▶ Bloco de texto

São Paulo, domingo, 28 de abril de 1996
Texto Anterior | Próximo Texto | Índice

Os desafios da modernização

ANTONIO KANDIR
ESPECIAL PARA A FOLHA

A sociedade brasileira permaneceu anos atordoada pela trepidação incessante da superinflação. Com o Plano Real, podemos hoje dimensionar de modo mais realista e sereno os problemas com que nos defrontamos, bem como os instrumentos que temos para lidar com eles e, afinal, resolvê-los. Essa é uma das grandes virtudes da estabilidade econômica: ela não tem o poder, por si só, de pôr fim aos problemas cruciais de uma sociedade, mas a obriga a enfrentá-los sem subterfúgios, ao mesmo tempo que lhe permite enfrentá-los com chances renovadas de sucesso.
Não são poucos nem pequenos os problemas do Brasil. Somos uma sociedade em que, ao longo da história, problemas foram se acumulando, sem ser inteiramente superados. De tal modo que hoje temos de lidar, simultaneamente, com problemas herdados de uma sociedade que foi colonial e escravocrata e com problemas de uma sociedade industrial que luta por inserir-se de modo competitivo na nova economia mundial.
A solução dos problemas brasileiros exige portanto realizar tanto a agenda imposta pela permanência de problemas seculares do subdesenvolvimento, como também a agenda imposta pela necessária inserção do país na economia capitalista deste final de século. É ilusão tentar cumprir a primeira sem realizar a segunda. Já cumprir a segunda sem realizar a primeira não pode senão produzir uma modernidade postiça, economicamente insustentável e socialmente regressiva.
A chave para cumprir ambas as agendas está na reforma do Estado, um processo apenas iniciado. Dizer reforma do Estado talvez não dê noção exata da magnitude do que está em jogo e do que se trata de realizar. Talvez mais adequado fosse falar em transformação do Estado, tais as mudanças necessárias em suas dimensões materiais, normativas e funcionais e, sobretudo, em suas relações com as corporações, grupos privados e clientelas eleitorais.

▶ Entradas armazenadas
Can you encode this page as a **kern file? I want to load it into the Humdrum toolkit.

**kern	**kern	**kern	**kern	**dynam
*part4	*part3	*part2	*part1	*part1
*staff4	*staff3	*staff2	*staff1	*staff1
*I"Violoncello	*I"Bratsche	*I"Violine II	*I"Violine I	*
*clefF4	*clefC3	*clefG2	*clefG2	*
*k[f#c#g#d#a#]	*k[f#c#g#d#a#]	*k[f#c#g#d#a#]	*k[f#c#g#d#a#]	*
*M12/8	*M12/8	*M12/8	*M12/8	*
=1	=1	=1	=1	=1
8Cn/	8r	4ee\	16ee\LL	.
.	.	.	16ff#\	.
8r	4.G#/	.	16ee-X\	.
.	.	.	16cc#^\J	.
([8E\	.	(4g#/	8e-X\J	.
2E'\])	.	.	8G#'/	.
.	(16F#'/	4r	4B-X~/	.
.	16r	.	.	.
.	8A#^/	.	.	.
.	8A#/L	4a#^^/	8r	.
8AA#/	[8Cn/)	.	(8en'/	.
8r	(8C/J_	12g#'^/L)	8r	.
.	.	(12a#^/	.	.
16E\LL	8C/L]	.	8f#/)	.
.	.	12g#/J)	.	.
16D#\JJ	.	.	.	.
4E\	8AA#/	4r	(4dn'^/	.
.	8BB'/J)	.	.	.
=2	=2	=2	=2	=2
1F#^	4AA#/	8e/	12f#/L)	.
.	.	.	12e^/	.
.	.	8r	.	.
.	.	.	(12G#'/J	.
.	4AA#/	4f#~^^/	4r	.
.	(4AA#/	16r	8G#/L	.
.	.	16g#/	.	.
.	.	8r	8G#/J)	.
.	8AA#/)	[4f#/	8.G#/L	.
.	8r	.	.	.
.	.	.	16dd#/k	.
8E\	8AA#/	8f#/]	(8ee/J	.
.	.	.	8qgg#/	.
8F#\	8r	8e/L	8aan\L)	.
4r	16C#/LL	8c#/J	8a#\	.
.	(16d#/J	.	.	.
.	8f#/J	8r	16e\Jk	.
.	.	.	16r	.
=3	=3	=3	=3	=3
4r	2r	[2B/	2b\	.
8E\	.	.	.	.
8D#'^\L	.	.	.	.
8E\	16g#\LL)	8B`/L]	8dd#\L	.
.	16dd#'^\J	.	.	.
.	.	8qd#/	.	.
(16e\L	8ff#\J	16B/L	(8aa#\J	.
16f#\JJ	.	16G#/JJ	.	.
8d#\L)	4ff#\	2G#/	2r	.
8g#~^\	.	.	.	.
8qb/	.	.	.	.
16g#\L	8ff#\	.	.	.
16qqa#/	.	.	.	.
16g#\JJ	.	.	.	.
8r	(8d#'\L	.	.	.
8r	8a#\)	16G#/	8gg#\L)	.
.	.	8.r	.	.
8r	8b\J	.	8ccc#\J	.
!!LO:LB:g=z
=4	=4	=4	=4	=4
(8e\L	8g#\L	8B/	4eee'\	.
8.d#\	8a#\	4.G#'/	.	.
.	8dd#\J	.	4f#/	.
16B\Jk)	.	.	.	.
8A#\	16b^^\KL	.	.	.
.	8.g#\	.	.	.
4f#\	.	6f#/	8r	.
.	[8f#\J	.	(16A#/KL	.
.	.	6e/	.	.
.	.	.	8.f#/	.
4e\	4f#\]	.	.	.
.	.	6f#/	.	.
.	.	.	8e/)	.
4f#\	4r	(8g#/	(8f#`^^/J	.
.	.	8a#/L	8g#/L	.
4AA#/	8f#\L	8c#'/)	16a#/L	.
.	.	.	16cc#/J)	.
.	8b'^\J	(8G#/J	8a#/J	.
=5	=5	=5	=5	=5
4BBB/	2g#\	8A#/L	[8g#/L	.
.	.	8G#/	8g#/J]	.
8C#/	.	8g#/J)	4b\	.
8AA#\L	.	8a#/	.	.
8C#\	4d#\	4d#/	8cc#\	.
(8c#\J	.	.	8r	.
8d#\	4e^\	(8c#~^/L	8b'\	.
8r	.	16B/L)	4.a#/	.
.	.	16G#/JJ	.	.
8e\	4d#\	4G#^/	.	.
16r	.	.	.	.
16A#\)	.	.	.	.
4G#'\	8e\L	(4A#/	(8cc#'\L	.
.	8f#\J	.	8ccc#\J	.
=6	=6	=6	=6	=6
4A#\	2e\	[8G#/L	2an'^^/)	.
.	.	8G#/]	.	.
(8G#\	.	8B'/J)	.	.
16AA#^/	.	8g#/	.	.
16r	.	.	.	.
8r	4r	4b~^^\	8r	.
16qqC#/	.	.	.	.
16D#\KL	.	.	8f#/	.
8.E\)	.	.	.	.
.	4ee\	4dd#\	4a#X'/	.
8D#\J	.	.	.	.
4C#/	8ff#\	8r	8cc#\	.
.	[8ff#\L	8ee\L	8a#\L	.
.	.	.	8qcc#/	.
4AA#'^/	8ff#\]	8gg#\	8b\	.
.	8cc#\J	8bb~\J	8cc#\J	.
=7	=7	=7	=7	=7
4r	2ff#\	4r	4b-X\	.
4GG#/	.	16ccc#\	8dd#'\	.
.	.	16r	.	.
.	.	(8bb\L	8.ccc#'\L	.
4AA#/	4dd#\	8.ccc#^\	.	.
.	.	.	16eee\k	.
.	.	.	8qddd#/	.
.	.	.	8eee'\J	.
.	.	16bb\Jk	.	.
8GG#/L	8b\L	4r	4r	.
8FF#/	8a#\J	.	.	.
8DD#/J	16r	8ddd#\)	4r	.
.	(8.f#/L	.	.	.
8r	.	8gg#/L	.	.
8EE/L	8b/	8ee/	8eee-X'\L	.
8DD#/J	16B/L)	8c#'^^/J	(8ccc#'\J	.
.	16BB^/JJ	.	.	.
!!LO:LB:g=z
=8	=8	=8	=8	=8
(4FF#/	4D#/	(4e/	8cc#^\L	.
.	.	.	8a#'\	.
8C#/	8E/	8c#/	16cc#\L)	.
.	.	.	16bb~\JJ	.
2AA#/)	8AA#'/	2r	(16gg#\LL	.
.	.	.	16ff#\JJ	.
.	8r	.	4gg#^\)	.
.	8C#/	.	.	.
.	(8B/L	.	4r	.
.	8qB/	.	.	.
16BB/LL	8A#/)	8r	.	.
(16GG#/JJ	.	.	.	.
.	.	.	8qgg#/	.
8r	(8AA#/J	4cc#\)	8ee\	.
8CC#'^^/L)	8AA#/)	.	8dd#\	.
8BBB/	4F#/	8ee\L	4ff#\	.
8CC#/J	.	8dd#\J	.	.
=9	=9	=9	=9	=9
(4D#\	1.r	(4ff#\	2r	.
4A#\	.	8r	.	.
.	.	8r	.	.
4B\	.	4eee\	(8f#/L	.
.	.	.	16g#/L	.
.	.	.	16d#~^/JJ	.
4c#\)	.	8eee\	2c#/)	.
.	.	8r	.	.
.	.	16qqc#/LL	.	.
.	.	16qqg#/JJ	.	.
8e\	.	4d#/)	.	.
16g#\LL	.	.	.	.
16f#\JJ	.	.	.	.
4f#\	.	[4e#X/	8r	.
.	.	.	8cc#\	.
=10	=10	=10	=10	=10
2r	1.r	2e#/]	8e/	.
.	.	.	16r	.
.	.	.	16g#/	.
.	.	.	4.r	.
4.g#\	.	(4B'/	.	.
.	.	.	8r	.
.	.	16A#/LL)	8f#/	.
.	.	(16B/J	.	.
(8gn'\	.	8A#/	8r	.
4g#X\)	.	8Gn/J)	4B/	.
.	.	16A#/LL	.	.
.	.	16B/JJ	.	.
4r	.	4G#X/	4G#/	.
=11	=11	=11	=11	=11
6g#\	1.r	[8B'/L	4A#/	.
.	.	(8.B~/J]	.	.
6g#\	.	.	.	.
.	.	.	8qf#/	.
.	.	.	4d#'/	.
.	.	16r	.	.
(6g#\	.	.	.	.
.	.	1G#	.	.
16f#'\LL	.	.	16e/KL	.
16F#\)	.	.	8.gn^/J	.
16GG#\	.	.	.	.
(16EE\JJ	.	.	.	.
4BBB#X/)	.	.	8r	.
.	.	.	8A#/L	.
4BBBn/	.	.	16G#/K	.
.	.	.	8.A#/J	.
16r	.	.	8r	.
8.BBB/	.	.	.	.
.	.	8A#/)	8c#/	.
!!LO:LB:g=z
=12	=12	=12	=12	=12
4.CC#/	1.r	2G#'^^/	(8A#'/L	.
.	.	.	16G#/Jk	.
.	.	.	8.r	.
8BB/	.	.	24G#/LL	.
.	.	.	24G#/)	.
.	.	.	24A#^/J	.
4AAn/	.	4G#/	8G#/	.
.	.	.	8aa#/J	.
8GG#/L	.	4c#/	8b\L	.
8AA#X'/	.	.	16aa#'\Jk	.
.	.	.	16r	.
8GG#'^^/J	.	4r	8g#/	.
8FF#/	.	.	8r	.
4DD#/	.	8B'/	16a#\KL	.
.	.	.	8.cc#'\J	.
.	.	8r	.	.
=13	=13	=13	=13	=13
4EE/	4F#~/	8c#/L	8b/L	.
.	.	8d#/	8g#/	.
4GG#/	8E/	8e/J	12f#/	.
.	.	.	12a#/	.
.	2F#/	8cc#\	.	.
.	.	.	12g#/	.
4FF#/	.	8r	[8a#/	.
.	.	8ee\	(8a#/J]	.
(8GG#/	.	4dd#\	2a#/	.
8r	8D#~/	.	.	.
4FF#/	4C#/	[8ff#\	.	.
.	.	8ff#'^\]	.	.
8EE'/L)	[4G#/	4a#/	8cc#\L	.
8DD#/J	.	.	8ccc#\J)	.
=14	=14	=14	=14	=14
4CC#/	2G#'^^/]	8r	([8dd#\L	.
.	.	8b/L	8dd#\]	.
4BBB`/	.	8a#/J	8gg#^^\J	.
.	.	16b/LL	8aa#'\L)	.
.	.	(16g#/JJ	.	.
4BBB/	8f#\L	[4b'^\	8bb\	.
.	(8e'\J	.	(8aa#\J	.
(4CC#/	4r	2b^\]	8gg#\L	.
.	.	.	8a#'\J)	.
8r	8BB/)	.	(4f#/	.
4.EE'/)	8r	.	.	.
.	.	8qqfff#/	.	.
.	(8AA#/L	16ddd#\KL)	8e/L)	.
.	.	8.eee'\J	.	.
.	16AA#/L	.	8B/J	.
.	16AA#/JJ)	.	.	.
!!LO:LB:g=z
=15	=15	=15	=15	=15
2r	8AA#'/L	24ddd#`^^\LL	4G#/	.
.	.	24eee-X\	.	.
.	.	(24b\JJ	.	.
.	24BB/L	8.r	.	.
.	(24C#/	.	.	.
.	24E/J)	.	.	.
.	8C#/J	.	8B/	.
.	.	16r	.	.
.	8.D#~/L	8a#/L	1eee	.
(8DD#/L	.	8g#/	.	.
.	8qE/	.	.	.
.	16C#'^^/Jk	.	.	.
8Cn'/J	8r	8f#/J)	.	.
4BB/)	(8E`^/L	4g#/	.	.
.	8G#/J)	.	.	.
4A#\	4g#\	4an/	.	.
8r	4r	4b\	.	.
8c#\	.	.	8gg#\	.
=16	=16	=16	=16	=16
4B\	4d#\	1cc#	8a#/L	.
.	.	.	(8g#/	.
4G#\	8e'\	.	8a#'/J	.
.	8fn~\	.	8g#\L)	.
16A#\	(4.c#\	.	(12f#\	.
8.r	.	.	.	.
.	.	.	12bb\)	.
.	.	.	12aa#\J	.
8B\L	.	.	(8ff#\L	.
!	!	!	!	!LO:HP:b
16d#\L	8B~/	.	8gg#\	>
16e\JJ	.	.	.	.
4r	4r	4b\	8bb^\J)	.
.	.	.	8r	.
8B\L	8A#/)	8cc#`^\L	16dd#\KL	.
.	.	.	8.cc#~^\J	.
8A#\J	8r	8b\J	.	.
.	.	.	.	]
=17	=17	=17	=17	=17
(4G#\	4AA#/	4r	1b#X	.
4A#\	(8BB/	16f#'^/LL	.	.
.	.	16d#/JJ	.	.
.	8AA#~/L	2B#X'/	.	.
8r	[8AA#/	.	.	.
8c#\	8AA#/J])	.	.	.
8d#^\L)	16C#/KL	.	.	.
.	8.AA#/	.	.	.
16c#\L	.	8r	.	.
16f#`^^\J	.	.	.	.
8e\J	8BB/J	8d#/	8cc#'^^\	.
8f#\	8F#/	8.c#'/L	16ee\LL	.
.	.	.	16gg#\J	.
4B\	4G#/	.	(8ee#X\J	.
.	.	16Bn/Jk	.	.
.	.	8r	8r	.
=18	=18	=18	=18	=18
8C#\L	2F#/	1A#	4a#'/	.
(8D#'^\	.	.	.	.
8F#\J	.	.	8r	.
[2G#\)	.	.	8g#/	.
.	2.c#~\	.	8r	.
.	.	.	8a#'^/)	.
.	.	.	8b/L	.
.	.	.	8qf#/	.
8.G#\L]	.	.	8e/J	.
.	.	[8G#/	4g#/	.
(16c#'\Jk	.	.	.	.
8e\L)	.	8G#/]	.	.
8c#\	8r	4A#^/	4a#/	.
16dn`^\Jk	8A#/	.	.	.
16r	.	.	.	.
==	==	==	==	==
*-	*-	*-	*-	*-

▶ Enunciado A
Responda às perguntas sobre o texto acerca dos desafios da modernização:
(i) Com qual plano, segundo o texto, é possível hoje dimensionar os problemas de modo mais realista e sereno?
(ii) De que tipo de sociedade o Brasil herdou problemas com os quais ainda precisa lidar?
(iii) Em que está, conforme o texto, a chave para cumprir ambas as agendas?
▶ Enunciado B
Dê continuidade ao texto sobre os desafios da modernização, começando logo após a última frase apresentada.

▶ Resposta do exercício A
(i) Com o Plano Real.
(ii) De uma sociedade que foi colonial e escravocrata.
(iii) Na reforma do Estado.

▶ Resposta do exercício B
O fato é que o regime autoritário e os anos de crise sob regime democrático nos legaram um Estado envelhecido, brutalmente debilitado em sua estrutura material, em seus recursos humanos e em sua legitimidade. Um Estado cuja capacidade de resposta está muito aquém das exigências colocadas por uma sociedade e uma economia em veloz e complexa transformação. Nos anos de crise, a sociedade criou novas formas de representação, organizou-se, articulou novas demandas, estabeleceu novas formas de comunicar-se, identificar problemas e resolvê-los.
A economia também iniciou seu processo estrutural de transformação. Multiplicaram-se os pólos de desenvolvimento, surgiram novos segmentos empresariais, um novo sindicalismo de trabalhadores. Com a abertura, essas transformações foram potenciadas e toda uma nova cultura de produtores e consumidores começou a tomar corpo, sob a pressão da concorrência e a ampliação do universo de comparação e escolha. Nossa maior dificuldade é que o Estado não acompanhou essas transformações.
A construção do poder público necessário para cumprir simultaneamente as agendas da modernidade e do subdesenvolvimento é a grande tarefa das forças políticas que, vindo da tradição reformista e democrática, souberam entender as exigências impostas pelas mudanças na sociedade brasileira e na economia mundial, nas últimas décadas.
As transformações da economia capitalista neste final de século são essencialmente contraditórias, pois, a um só tempo, abrem oportunidades inéditas ao desenvolvimento e ao bem-estar e colocam ameaças que apontam justamente no sentido da regressão social, econômica e política. Do ponto de vista da ação política, em especial num país como o nosso, que não está no centro do sistema capitalista, é fundamental compreender o caráter intrinsecamente contraditório desses fenômenos.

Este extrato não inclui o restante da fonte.